- EXERCISE OBJECTIVE
Print the text of all the data below, line for line, with no changes.

- EXCERPTED RECORDS
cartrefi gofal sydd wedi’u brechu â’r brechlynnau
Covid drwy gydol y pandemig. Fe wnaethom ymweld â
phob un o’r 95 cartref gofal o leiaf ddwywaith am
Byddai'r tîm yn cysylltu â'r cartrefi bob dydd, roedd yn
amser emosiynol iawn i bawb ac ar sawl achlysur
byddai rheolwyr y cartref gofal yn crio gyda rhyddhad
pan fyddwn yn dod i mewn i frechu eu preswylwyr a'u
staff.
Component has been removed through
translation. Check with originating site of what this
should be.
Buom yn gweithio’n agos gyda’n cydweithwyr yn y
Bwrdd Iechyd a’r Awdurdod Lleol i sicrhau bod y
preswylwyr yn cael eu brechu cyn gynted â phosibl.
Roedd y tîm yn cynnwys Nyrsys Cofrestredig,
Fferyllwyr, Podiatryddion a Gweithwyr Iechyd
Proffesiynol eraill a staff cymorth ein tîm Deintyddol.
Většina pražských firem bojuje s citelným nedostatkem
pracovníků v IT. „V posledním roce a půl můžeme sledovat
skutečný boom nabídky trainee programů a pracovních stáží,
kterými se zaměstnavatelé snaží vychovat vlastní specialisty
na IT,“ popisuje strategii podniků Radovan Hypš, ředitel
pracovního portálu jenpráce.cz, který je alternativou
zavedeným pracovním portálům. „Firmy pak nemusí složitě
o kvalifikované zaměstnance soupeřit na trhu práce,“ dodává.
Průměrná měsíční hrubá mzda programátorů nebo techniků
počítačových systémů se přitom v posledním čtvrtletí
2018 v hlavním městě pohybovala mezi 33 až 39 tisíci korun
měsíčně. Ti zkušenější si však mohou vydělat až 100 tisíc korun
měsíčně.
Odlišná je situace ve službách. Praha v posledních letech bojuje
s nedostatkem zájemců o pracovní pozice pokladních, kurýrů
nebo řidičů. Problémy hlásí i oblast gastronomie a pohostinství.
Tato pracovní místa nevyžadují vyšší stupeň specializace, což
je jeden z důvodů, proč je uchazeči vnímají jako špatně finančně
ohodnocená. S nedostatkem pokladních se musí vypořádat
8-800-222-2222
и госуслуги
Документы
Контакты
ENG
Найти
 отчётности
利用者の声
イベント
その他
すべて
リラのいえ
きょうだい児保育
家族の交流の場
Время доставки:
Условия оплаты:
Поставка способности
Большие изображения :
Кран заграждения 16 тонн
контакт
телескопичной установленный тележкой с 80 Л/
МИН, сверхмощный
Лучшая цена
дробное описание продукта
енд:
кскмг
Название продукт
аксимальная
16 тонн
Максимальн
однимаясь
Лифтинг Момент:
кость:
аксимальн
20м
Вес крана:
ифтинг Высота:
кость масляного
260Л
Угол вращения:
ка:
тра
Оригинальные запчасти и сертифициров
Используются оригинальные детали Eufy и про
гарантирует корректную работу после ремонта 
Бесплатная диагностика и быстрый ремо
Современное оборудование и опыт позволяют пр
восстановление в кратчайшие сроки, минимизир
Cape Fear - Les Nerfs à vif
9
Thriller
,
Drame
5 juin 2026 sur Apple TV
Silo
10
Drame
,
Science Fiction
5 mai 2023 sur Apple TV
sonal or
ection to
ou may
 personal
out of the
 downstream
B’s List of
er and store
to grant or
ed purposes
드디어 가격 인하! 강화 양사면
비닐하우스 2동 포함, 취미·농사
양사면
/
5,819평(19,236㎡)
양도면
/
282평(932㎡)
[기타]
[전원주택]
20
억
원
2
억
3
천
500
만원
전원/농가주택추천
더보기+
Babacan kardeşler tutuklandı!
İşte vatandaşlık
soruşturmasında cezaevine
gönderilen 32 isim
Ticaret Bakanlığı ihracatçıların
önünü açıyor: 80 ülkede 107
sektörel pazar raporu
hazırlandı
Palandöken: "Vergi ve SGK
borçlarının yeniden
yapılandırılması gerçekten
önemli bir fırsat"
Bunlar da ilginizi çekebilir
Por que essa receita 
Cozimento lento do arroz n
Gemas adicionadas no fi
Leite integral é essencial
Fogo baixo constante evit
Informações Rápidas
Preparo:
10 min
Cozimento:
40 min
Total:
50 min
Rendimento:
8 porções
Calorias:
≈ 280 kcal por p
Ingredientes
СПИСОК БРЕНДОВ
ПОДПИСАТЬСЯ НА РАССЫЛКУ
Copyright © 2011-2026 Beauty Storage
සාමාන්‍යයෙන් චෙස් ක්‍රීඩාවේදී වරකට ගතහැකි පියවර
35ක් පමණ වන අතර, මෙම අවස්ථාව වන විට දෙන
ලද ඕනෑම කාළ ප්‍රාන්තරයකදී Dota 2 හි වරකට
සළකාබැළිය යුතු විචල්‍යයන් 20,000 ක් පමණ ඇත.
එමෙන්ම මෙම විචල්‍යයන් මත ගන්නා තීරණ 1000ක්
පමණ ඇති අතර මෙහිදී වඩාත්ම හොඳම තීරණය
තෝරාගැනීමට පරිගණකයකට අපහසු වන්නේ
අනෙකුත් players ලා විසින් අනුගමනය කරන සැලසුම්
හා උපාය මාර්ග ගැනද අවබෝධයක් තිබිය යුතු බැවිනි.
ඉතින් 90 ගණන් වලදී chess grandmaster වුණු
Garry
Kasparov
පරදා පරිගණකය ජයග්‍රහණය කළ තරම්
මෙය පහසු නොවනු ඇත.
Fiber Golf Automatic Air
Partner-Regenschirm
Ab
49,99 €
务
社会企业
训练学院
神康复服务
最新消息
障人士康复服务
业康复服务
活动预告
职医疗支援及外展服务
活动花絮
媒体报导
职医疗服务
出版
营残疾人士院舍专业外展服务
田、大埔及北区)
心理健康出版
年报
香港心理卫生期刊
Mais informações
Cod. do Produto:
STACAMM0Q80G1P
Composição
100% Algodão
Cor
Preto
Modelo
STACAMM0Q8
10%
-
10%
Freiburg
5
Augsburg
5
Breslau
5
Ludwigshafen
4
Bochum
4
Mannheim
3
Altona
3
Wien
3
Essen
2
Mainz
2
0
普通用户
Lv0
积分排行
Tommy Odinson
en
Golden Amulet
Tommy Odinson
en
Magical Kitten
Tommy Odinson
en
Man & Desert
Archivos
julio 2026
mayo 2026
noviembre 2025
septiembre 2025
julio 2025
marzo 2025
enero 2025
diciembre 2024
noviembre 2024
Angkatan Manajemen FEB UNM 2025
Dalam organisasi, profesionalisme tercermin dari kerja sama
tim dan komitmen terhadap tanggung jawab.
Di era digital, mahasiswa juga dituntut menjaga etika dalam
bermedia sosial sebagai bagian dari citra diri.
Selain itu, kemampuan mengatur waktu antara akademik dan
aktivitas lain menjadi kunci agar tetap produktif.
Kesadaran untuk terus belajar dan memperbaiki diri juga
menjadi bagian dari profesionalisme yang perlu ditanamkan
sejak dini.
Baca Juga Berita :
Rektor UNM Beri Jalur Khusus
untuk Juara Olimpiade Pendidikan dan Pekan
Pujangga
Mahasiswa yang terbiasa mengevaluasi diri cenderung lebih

- RESULT
cartrefi gofal sydd wedi’u brechu â’r brechlynnau
Covid drwy gydol y pandemig. Fe wnaethom ymweld â
phob un o’r 95 cartref gofal o leiaf ddwywaith am
Byddai'r tîm yn cysylltu â'r cartrefi bob dydd, roedd yn
amser emosiynol iawn i bawb ac ar sawl achlysur
byddai rheolwyr y cartref gofal yn crio gyda rhyddhad
pan fyddwn yn dod i mewn i frechu eu preswylwyr a'u
staff.
Component has been removed through
translation. Check with originating site of what this
should be.
Buom yn gweithio’n agos gyda’n cydweithwyr yn y
Bwrdd Iechyd a’r Awdurdod Lleol i sicrhau bod y
preswylwyr yn cael eu brechu cyn gynted â phosibl.
Roedd y tîm yn cynnwys Nyrsys Cofrestredig,
Fferyllwyr, Podiatryddion a Gweithwyr Iechyd
Proffesiynol eraill a staff cymorth ein tîm Deintyddol.
Většina pražských firem bojuje s citelným nedostatkem
pracovníků v IT. „V posledním roce a půl můžeme sledovat
skutečný boom nabídky trainee programů a pracovních stáží,
kterými se zaměstnavatelé snaží vychovat vlastní specialisty
na IT,“ popisuje strategii podniků Radovan Hypš, ředitel
pracovního portálu jenpráce.cz, který je alternativou
zavedeným pracovním portálům. „Firmy pak nemusí složitě
o kvalifikované zaměstnance soupeřit na trhu práce,“ dodává.
Průměrná měsíční hrubá mzda programátorů nebo techniků
počítačových systémů se přitom v posledním čtvrtletí
2018 v hlavním městě pohybovala mezi 33 až 39 tisíci korun
měsíčně. Ti zkušenější si však mohou vydělat až 100 tisíc korun
měsíčně.
Odlišná je situace ve službách. Praha v posledních letech bojuje
s nedostatkem zájemců o pracovní pozice pokladních, kurýrů
nebo řidičů. Problémy hlásí i oblast gastronomie a pohostinství.
Tato pracovní místa nevyžadují vyšší stupeň specializace, což
je jeden z důvodů, proč je uchazeči vnímají jako špatně finančně
ohodnocená. S nedostatkem pokladních se musí vypořádat
8-800-222-2222
и госуслуги
Документы
Контакты
ENG
Найти
 отчётности
利用者の声
イベント
その他
すべて
リラのいえ
きょうだい児保育
家族の交流の場
Время доставки:
Условия оплаты:
Поставка способности
Большие изображения :
Кран заграждения 16 тонн
контакт
телескопичной установленный тележкой с 80 Л/
МИН, сверхмощный
Лучшая цена
дробное описание продукта
енд:
кскмг
Название продукт
аксимальная
16 тонн
Максимальн
однимаясь
Лифтинг Момент:
кость:
аксимальн
20м
Вес крана:
ифтинг Высота:
кость масляного
260Л
Угол вращения:
ка:
тра
Оригинальные запчасти и сертифициров
Используются оригинальные детали Eufy и про
гарантирует корректную работу после ремонта 
Бесплатная диагностика и быстрый ремо
Современное оборудование и опыт позволяют пр
восстановление в кратчайшие сроки, минимизир
Cape Fear - Les Nerfs à vif
9
Thriller
,
Drame
5 juin 2026 sur Apple TV
Silo
10
Drame
,
Science Fiction
5 mai 2023 sur Apple TV
sonal or
ection to
ou may
 personal
out of the
 downstream
B’s List of
er and store
to grant or
ed purposes
드디어 가격 인하! 강화 양사면
비닐하우스 2동 포함, 취미·농사
양사면
/
5,819평(19,236㎡)
양도면
/
282평(932㎡)
[기타]
[전원주택]
20
억
원
2
억
3
천
500
만원
전원/농가주택추천
더보기+
Babacan kardeşler tutuklandı!
İşte vatandaşlık
soruşturmasında cezaevine
gönderilen 32 isim
Ticaret Bakanlığı ihracatçıların
önünü açıyor: 80 ülkede 107
sektörel pazar raporu
hazırlandı
Palandöken: "Vergi ve SGK
borçlarının yeniden
yapılandırılması gerçekten
önemli bir fırsat"
Bunlar da ilginizi çekebilir
Por que essa receita 
Cozimento lento do arroz n
Gemas adicionadas no fi
Leite integral é essencial
Fogo baixo constante evit
Informações Rápidas
Preparo:
10 min
Cozimento:
40 min
Total:
50 min
Rendimento:
8 porções
Calorias:
≈ 280 kcal por p
Ingredientes
СПИСОК БРЕНДОВ
ПОДПИСАТЬСЯ НА РАССЫЛКУ
Copyright © 2011-2026 Beauty Storage
සාමාන්‍යයෙන් චෙස් ක්‍රීඩාවේදී වරකට ගතහැකි පියවර
35ක් පමණ වන අතර, මෙම අවස්ථාව වන විට දෙන
ලද ඕනෑම කාළ ප්‍රාන්තරයකදී Dota 2 හි වරකට
සළකාබැළිය යුතු විචල්‍යයන් 20,000 ක් පමණ ඇත.
එමෙන්ම මෙම විචල්‍යයන් මත ගන්නා තීරණ 1000ක්
පමණ ඇති අතර මෙහිදී වඩාත්ම හොඳම තීරණය
තෝරාගැනීමට පරිගණකයකට අපහසු වන්නේ
අනෙකුත් players ලා විසින් අනුගමනය කරන සැලසුම්
හා උපාය මාර්ග ගැනද අවබෝධයක් තිබිය යුතු බැවිනි.
ඉතින් 90 ගණන් වලදී chess grandmaster වුණු
Garry
Kasparov
පරදා පරිගණකය ජයග්‍රහණය කළ තරම්
මෙය පහසු නොවනු ඇත.
Fiber Golf Automatic Air
Partner-Regenschirm
Ab
49,99 €
务
社会企业
训练学院
神康复服务
最新消息
障人士康复服务
业康复服务
活动预告
职医疗支援及外展服务
活动花絮
媒体报导
职医疗服务
出版
营残疾人士院舍专业外展服务
田、大埔及北区)
心理健康出版
年报
香港心理卫生期刊
Mais informações
Cod. do Produto:
STACAMM0Q80G1P
Composição
100% Algodão
Cor
Preto
Modelo
STACAMM0Q8
10%
-
10%
Freiburg
5
Augsburg
5
Breslau
5
Ludwigshafen
4
Bochum
4
Mannheim
3
Altona
3
Wien
3
Essen
2
Mainz
2
0
普通用户
Lv0
积分排行
Tommy Odinson
en
Golden Amulet
Tommy Odinson
en
Magical Kitten
Tommy Odinson
en
Man & Desert
Archivos
julio 2026
mayo 2026
noviembre 2025
septiembre 2025
julio 2025
marzo 2025
enero 2025
diciembre 2024
noviembre 2024
Angkatan Manajemen FEB UNM 2025
Dalam organisasi, profesionalisme tercermin dari kerja sama
tim dan komitmen terhadap tanggung jawab.
Di era digital, mahasiswa juga dituntut menjaga etika dalam
bermedia sosial sebagai bagian dari citra diri.
Selain itu, kemampuan mengatur waktu antara akademik dan
aktivitas lain menjadi kunci agar tetap produktif.
Kesadaran untuk terus belajar dan memperbaiki diri juga
menjadi bagian dari profesionalisme yang perlu ditanamkan
sejak dini.
Baca Juga Berita :
Rektor UNM Beri Jalur Khusus
untuk Juara Olimpiade Pendidikan dan Pekan
Pujangga
Mahasiswa yang terbiasa mengevaluasi diri cenderung lebih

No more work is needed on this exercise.